Since the housing market began to crumble, would-be homeowners were forced to become renters, keeping demand for rental units relatively strong even as home prices fell. Now, however, as landlords convert condos into rentals, supply is beginning to move in tenants’ favor.

And while this is welcome news for millions of renters around the country, its impact on consumer price measurements could materially impact mounting deflation expectations.

The reason can be found in the nuances of how the US Bureau of Labor Statistics measures the Consumer Price Index, or CPI. The CPI is the most widely quoted gauge of inflation, it being the easiest to explain to the consuming public. Tally up a basket of commonly purchased items, see how their prices compared to last month, then last year and voila! consumer prices at your fingertips.
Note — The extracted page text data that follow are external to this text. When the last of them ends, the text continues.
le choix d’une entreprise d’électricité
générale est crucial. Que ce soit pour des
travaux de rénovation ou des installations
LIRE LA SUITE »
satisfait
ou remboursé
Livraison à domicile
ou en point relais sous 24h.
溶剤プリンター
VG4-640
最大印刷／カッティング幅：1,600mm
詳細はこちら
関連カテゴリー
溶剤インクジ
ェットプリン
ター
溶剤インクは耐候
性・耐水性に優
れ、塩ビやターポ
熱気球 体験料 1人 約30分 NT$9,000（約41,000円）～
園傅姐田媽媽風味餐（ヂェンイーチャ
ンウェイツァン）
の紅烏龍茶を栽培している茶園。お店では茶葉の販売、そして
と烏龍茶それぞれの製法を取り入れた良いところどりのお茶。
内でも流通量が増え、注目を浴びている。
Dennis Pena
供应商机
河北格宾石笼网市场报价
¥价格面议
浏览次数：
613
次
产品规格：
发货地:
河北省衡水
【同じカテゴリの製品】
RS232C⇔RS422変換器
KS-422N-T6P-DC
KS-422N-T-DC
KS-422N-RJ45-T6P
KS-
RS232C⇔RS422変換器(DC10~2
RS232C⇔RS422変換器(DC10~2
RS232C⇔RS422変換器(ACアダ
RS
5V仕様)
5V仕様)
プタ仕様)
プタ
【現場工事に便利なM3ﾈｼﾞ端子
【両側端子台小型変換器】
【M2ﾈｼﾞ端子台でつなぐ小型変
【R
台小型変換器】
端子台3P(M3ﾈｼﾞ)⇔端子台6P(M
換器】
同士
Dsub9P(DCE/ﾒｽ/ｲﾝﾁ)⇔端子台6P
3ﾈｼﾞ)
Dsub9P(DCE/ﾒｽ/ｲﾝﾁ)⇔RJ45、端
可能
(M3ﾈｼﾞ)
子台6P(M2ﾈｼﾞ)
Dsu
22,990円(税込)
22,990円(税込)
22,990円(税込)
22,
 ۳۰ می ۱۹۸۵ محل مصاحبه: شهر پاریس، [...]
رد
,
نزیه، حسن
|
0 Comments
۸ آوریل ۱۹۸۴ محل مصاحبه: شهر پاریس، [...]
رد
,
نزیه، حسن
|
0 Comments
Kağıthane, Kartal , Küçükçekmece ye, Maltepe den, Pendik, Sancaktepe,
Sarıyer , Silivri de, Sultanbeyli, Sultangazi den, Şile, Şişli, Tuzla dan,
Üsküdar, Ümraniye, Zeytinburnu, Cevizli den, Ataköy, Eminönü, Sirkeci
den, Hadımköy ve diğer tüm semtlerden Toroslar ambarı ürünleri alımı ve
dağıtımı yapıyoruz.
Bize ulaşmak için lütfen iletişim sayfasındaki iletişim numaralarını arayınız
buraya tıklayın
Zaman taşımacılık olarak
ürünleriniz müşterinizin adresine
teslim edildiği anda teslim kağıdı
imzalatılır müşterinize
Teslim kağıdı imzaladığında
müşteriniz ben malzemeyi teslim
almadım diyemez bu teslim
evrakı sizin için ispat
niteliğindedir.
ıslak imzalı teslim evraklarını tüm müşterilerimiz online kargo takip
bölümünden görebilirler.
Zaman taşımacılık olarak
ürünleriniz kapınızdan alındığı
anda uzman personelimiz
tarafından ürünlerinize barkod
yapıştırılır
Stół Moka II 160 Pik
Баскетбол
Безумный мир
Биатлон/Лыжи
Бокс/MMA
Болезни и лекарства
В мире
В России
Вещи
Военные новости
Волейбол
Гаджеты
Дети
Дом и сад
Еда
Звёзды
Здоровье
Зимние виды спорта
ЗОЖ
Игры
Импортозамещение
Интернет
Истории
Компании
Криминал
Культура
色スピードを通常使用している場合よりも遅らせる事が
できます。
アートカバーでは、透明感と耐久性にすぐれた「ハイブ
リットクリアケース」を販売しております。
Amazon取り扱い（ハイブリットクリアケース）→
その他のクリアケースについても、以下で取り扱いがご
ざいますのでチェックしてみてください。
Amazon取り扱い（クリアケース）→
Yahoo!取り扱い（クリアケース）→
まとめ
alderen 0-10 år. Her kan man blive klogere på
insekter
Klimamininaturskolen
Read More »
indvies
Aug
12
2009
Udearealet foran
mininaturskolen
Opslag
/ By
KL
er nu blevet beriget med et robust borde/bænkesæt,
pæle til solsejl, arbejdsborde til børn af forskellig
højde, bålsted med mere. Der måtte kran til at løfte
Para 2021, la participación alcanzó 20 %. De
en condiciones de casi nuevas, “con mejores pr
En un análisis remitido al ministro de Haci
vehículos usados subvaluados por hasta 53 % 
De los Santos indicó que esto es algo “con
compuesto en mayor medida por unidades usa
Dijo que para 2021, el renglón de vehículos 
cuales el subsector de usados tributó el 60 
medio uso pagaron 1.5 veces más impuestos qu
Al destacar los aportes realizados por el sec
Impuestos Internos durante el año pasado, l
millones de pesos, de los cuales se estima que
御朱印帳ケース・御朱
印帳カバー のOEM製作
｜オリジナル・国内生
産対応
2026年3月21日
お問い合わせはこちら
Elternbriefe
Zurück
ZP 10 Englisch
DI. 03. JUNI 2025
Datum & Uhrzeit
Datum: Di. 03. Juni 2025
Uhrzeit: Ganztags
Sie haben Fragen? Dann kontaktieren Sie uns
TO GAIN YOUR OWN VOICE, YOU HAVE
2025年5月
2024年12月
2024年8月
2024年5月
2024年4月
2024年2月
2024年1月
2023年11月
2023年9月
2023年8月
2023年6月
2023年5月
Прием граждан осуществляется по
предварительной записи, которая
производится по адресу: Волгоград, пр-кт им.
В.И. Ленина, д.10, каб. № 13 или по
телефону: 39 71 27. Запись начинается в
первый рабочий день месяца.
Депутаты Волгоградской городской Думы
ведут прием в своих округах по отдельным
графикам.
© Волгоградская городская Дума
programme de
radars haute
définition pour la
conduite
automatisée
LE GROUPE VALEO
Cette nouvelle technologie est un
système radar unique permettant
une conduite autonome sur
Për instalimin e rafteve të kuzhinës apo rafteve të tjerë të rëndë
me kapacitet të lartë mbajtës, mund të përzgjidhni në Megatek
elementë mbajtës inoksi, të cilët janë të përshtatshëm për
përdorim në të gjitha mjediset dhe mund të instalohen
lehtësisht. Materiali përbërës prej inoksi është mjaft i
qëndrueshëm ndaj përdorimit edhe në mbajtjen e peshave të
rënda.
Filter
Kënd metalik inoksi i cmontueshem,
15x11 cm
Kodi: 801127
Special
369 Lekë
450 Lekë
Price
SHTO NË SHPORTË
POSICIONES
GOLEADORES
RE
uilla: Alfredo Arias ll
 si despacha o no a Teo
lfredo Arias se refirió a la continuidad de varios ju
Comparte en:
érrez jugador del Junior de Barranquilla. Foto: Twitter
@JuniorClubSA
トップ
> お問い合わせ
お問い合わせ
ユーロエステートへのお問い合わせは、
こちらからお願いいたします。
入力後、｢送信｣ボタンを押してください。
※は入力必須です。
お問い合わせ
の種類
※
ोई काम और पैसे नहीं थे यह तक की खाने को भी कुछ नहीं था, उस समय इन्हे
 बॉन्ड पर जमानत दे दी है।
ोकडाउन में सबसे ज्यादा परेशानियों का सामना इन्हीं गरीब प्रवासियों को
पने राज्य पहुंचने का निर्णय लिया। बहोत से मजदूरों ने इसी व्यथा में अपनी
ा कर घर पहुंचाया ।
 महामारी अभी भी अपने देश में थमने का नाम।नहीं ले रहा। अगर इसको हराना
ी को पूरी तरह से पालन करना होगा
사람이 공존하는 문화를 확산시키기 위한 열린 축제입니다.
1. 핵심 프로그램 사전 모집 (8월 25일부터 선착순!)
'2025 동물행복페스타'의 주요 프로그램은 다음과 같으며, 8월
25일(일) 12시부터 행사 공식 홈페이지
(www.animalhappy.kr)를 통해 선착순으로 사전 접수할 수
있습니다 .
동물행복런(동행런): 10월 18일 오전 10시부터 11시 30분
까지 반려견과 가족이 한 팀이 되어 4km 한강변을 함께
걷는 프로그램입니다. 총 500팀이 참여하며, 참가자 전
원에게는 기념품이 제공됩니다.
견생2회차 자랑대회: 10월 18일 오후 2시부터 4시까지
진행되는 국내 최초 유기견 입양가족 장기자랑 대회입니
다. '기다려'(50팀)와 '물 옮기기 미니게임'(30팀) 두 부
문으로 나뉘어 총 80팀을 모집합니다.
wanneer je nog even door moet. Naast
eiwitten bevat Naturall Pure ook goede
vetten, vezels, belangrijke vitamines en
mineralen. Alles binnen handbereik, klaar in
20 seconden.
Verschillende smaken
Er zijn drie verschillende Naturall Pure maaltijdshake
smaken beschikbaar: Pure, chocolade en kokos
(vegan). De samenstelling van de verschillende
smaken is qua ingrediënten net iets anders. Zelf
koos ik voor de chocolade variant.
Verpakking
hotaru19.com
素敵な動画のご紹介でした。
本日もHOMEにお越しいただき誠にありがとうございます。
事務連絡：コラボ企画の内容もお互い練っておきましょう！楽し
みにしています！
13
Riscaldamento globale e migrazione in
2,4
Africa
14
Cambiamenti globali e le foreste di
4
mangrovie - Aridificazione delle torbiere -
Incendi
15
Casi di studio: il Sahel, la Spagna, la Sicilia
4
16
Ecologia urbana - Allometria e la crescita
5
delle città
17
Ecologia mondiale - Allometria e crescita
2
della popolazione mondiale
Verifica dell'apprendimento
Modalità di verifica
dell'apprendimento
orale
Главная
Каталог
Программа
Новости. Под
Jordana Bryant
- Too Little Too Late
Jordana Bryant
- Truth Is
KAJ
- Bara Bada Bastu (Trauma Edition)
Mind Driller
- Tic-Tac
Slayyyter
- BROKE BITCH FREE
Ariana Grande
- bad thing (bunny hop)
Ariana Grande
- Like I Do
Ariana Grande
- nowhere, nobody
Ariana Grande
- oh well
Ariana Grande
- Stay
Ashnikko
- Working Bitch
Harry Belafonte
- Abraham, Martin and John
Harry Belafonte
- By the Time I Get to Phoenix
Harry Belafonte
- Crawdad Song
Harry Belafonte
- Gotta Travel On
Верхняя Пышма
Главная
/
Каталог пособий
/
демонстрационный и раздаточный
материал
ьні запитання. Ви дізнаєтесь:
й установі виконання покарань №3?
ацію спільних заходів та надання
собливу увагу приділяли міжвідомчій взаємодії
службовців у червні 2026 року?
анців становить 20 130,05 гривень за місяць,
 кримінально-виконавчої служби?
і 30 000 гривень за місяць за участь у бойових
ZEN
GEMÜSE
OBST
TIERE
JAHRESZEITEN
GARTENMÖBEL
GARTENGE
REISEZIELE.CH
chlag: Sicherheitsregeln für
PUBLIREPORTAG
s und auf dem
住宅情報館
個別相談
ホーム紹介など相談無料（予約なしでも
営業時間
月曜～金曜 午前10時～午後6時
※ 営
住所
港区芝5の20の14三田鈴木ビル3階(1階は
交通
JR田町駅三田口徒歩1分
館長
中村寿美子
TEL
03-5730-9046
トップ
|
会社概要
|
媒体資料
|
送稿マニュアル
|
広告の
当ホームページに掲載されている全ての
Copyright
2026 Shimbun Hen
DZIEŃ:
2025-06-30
In realty, of course, it’s a bit more complicated: Just take a gander at this sophomoric equation from a recent CPI release:

Riiiiiiiiiight.

The most heavily weighted item in the CPI is something known as Owners’ Equivalent Rent, or OER, which accounts for almost 24% of the total index. OER is the government bean counters’ preferred method for measuring the cost of owner occupied housing, calculated by figuring out how much the median homeowner in the country would have to pay to rent his or her family’s dwelling.

Many observers, Minyanville’s Professor Mish Shedlock included, believe the CPI has been understating inflation for years by ignoring housing prices. Now, that rents are beginning to fall, however, inflation readings could become dire.

As Professor Kevin Depew noted last week, the December CPI registered the lowest inflation reading since 1980. And while most media outlets touted the effect of dramatically lower energy prices, OER is quietly reversing a long-standing trend and contributing to the decline.

Examining the data, available on the BLS’ website, OER has been steadily trending upwards for years. Even though the housing market peaked in late 2005, OER rose in 2006, 2007 and even 2008. The rate of change, however, is slowing. Notably, in December 2008, OER rose just 0.08% from November, breaking from the rest of the year’s trend.

And while 1 month does not a trend make, the data support stories from Manhattan to Los Angeles of landlords giving in to thrifty tenants shopping for the best deal. With mounting job losses and weak economic conditions persisting, this will be an important trend to watch in coming months. Property liquidations by big banks like Wells Fargo (WFC), Bank of America (BAC) and Citigroup (C) will add to housing supply, further pressuring rents.

CPI data matter, despite their myriad of potential problems, because of their effect on inflation expectations - or in this case, deflation expectations.

Federal Reserve officials, including Chairman Ben Bernanke, are wary of these expectations because they represent future consumer behavior. In a speech last summer, as energy prices rose to all-time highs, Bernanke said “Some indicators of longer-term inflation expectations have risen in recent months, which is a significant concern for the Federal Reserve.”

Fearful of higher prices in the future, consumers increase buying now, spurring demand and pushing prices up even further. The same is true the other way. If the public thinks prices will keep falling, they will delay purchases, waiting for a better deal down the road. This weakens aggregate demand, accelerating price declines.

So as rents, the largest component of the CPI, continue to fall, pricing measurements are likely to signal deflation, even as conventional wisdom calls for hyperinflation. And as a deflationist attitude gains currency, social mood continues to darken, and consumerism is shunned, lower prices will ultimately become a self-fulfilling prophecy.